As always, the fitness industry has a plethora of remedies. From the right running shoes to Achilles Tendon massaging, these professional solutions also have the added benefit of being accessible, active and affordable.
So let’s get wiggling those big toes and obtain that feeling of foot-based revitalisation, oh and that feeling of actually being able to run again.
One of the most common yet often overlooked issues is your shoe choice. It may be all well and good having spent a small fortune on shoes that promise to help you, but if you don’t pay proper attention, they could be costing you more than money.
From big toe issues to ankle joint pain, the wrong shoes can be making your feet hurt for sure.
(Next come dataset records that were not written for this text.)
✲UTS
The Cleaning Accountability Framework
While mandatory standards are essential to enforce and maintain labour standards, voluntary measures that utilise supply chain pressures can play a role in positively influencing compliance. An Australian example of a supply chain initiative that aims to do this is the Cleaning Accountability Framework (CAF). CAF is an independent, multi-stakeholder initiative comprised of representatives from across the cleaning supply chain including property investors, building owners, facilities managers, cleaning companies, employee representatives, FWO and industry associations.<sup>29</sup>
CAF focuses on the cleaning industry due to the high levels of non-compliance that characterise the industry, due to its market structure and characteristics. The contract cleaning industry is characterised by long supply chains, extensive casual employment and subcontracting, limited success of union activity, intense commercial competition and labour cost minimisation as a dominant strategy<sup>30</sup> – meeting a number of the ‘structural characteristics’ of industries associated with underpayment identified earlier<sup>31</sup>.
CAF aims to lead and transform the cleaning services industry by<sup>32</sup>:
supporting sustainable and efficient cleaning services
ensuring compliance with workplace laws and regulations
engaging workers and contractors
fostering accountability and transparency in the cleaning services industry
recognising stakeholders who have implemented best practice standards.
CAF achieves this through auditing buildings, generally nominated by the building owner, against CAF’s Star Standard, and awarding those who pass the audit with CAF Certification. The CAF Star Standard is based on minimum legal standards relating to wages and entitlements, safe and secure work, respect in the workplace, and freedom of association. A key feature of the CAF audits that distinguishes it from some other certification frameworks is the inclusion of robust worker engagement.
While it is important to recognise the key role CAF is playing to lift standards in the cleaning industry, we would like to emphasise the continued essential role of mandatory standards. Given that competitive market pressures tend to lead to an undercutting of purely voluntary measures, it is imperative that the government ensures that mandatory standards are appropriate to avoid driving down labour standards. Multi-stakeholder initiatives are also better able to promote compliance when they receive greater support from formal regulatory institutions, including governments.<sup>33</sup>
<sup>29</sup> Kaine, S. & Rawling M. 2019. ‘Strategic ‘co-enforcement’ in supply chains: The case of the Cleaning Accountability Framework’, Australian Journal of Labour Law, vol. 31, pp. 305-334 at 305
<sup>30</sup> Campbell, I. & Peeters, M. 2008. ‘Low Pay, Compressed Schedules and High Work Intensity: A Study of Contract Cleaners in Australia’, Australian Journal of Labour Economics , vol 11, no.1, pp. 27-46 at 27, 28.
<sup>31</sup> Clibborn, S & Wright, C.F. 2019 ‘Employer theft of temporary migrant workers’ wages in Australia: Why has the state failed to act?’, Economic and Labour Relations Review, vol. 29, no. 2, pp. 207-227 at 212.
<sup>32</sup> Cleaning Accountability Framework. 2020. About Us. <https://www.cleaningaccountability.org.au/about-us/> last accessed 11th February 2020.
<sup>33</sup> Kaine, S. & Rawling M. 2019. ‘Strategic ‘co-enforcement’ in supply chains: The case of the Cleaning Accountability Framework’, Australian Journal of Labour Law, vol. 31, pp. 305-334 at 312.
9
It’s obvious, wear supportive shoes, ensure a proper foot arch is maintained, and get rid of those unnecessary sore feet.
Orthotics are, well, I’ll let Women’s Running explain –
- ”If you are suffering, it’s time to visit your doctor.”
Doctors can help with orthotics, but an insert may be the issue, too. Foot arch issues cause a lot of strain when your feet are stressed, so it’s good to check them out for sure.
Improve single-leg balance
The plantar fascia, a common area relative to pain from running, can always be improved by single-leg exercises. Even simple and light mobility exercises can go a long way for reducing pain. Sometimes, it’s all about the little stuff. From a toe stretch to ankle rolls, make sure your feet are getting the proper exercise they need to be strong and supportive.
”Practicing single leg squats and lunges as a way to reduce stress down at the feet. Focus on strengthening the gluteus medius near the outer part of your hips, your gluteus maximus muscles, and the smaller hip rotator muscles, as well.” – Womens Running, 2021.
Some solid advice from both us and some other writers. Foot pain is the root of a lot of running issues, so make sure to rid yourselves of it with simple exercises. Often, all it takes is to do the right thing by reading a little. Understanding your body is exactly the way forward if you want to maximise performance and help with health.
What could a stiff big toe mean?
It could mean an array of potential issues. From the wrong shoes to diabetes, look it up if you have concerns.